En El Pozón, por ejemplo, más de mil personas se congregaron alrededor de la olla el pasado domingo. No hubo espectáculo, ni tarima, ni discursos interminables. Solo un gobernador —con botas embarradas— que caminó entre charcos y escuchó a quienes pocas veces son escuchados. La escena se repitió en Tierra Bomba, Nelson Mandela, La Boquilla, San Francisco, Olaya Herrera. Cuarenta ollas. Cuarenta barrios. Miles de platos. Y sobre todo, miles de niños que ese día no pasaron hambre.
Las cifras no lo dicen todo, pero ayudan a entender el alcance: más de 12.000 personas atendidas en una sola jornada, buena parte de ellas menores de edad. Para muchos, fue su única comida caliente del día. Para otros, la única en dos. En algunos sectores como el 14 de febrero o Los Almendros, los pequeños se agolparon alrededor de los juegos inflables y los talleres lúdicos organizados como parte de la actividad. Rieron, jugaron, comieron. Durante algunas horas, dejaron de ser cifras en un boletín de pobreza infantil.
El gobernador Yamil Arana ha insistido en que las ollas no son un acto de caridad, sino una herramienta para el encuentro. "Este no es solo un plato de comida, es un espacio para pensar en conjunto soluciones reales", dijo durante una de las jornadas. Su equipo lo acompaña: funcionarios, asesores, líderes comunitarios. Todos se reparten entre cucharones, mesas plásticas y hojas de papel donde se anotan reclamos y peticiones.
Para los niños, el impacto va más allá de lo inmediato. Según la Secretaría de Salud del departamento, varios barrios que participan de forma periódica en las jornadas han mostrado una leve mejora en los indicadores de peso y nutrición infantil. No es una solución estructural —lo saben—, pero sí una pausa en la tragedia de la desnutrición. Una tregua con el hambre.
En algunas ollas, incluso, se han empezado a incluir actividades educativas: charlas breves sobre salud, higiene, alimentación balanceada.

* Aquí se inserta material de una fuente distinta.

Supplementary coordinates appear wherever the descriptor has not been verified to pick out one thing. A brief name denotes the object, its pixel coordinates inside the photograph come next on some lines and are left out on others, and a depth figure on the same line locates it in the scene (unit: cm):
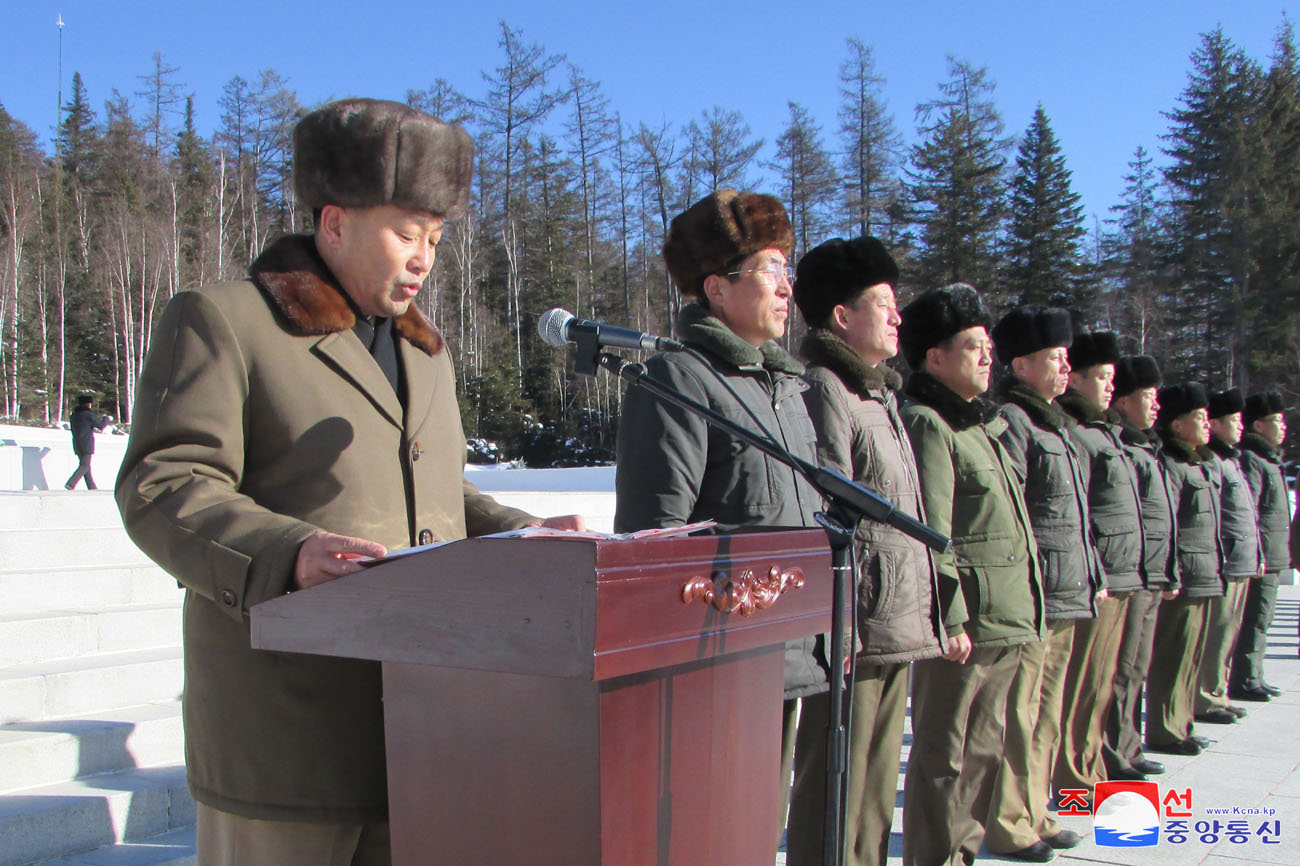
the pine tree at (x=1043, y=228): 4016
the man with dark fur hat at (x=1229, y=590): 731
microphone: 185
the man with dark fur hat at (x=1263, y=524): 826
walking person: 1703
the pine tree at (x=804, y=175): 4159
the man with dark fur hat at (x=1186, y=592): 640
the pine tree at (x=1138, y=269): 4250
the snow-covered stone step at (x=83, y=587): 543
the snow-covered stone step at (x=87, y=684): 449
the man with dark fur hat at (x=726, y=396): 280
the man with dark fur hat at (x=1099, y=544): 524
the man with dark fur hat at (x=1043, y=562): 439
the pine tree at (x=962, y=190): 4016
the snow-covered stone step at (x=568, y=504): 1112
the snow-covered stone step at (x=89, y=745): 412
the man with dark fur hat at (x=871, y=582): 329
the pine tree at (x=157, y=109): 4584
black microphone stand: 180
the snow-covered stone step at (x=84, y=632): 491
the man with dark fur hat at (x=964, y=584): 376
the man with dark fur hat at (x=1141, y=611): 564
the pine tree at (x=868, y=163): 4125
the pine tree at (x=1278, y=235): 3756
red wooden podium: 122
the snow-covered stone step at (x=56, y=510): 643
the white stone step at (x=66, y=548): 581
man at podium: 169
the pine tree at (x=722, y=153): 3969
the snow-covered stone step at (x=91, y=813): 372
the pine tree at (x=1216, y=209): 3953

Talleres de dibujo, de lectura, de expresión corporal. La comida como excusa, como puerta de entrada, como punto de partida.
Las ollas comunitarias también han fortalecido a las Juntas de Acción Comunal, que hoy juegan un papel clave en la organización de cada jornada. Son ellas quienes coordinan los insumos, los horarios, los espacios. Y son, además, quienes han empezado a documentar las necesidades urgentes de cada sector: una escuela sin baños, una guardería sin techo, un comedor escolar que no recibe insumos desde diciembre.
El hambre sigue ahí. No se ha ido. Pero ya no se esconde. Las ollas la nombran, la enfrentan. La retan. Y aunque no la venzan por completo, la obligan a retroceder, al menos por unas horas.
En Bolívar, hoy se lucha contra el hambre con cucharas. Con sancocho. Con niños riendo. Y con adultos que, mientras revuelven el caldo, también revuelven una esperanza: que tal vez, solo tal vez, esta vez sí pueda cambiar algo.